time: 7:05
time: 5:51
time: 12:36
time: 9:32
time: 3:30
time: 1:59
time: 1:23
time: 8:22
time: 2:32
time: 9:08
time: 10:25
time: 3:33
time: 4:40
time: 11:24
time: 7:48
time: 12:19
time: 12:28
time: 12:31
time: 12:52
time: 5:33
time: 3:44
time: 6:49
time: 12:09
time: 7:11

...

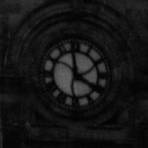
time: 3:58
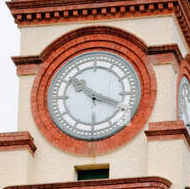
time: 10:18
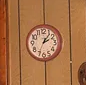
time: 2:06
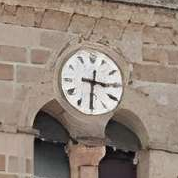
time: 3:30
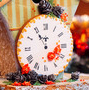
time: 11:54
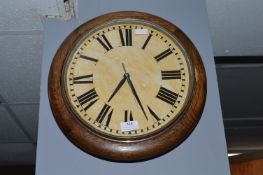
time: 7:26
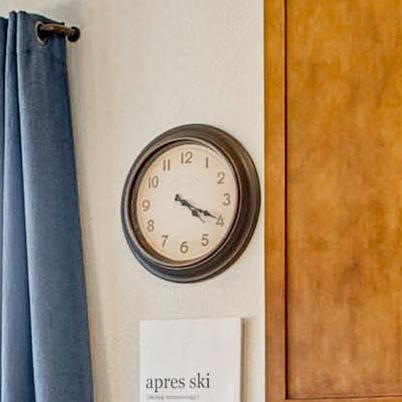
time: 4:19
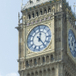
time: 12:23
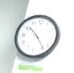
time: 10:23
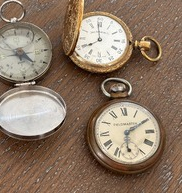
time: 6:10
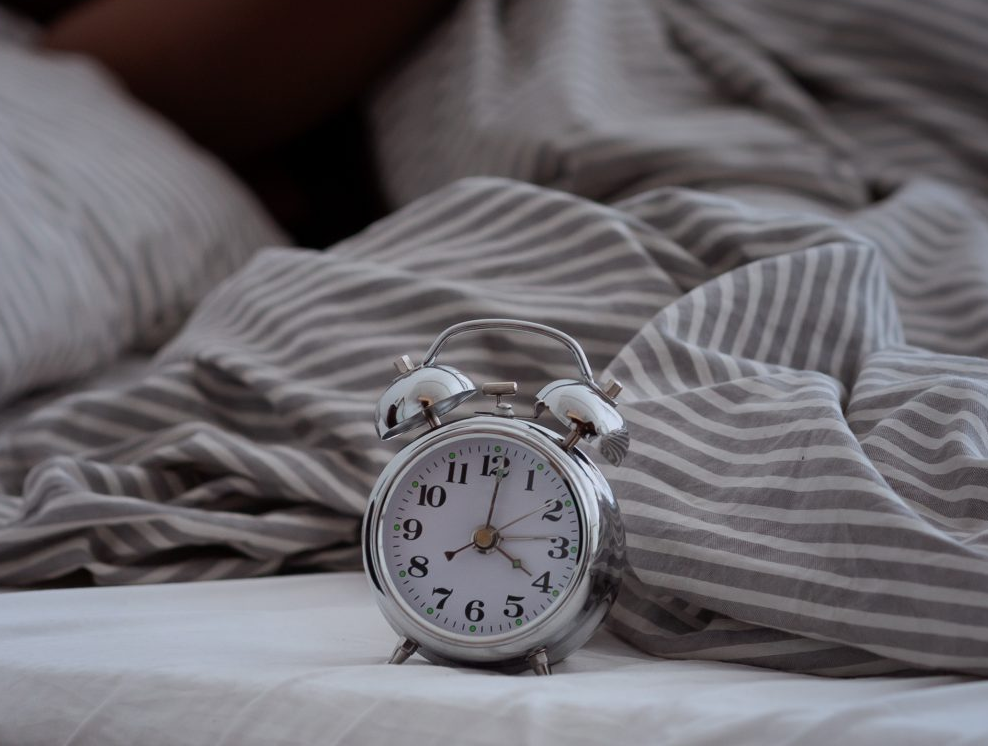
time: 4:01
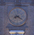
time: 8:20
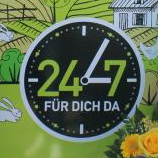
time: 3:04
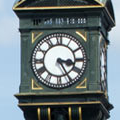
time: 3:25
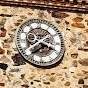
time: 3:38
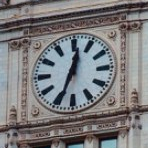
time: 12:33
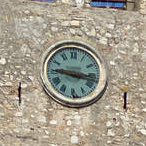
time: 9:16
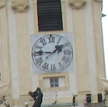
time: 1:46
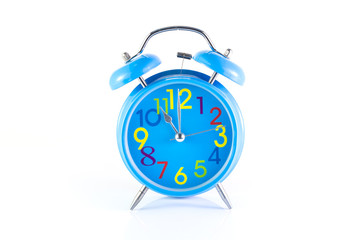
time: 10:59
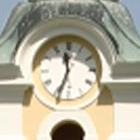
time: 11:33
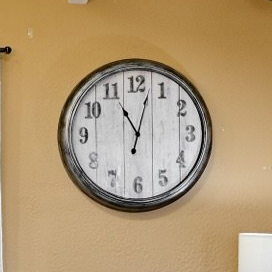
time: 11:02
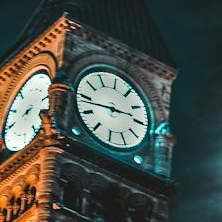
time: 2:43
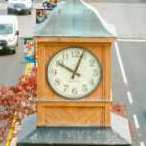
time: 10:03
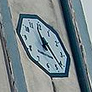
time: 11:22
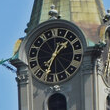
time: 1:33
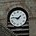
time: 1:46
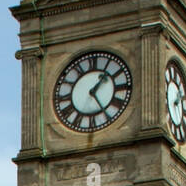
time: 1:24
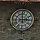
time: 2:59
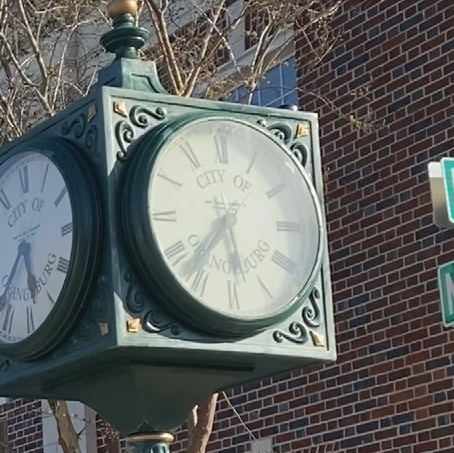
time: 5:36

▶ **GIVEN EXERCISE**:
Reproduce verbatim the lines above, starting at the line that contains "time: 11:24" and ending at the line that contains "time: 12:09", with both of those lines included.

▶ **FINISHED TASK**:
time: 11:24
time: 7:48
time: 12:19
time: 12:28
time: 12:31
time: 12:52
time: 5:33
time: 3:44
time: 6:49
time: 12:09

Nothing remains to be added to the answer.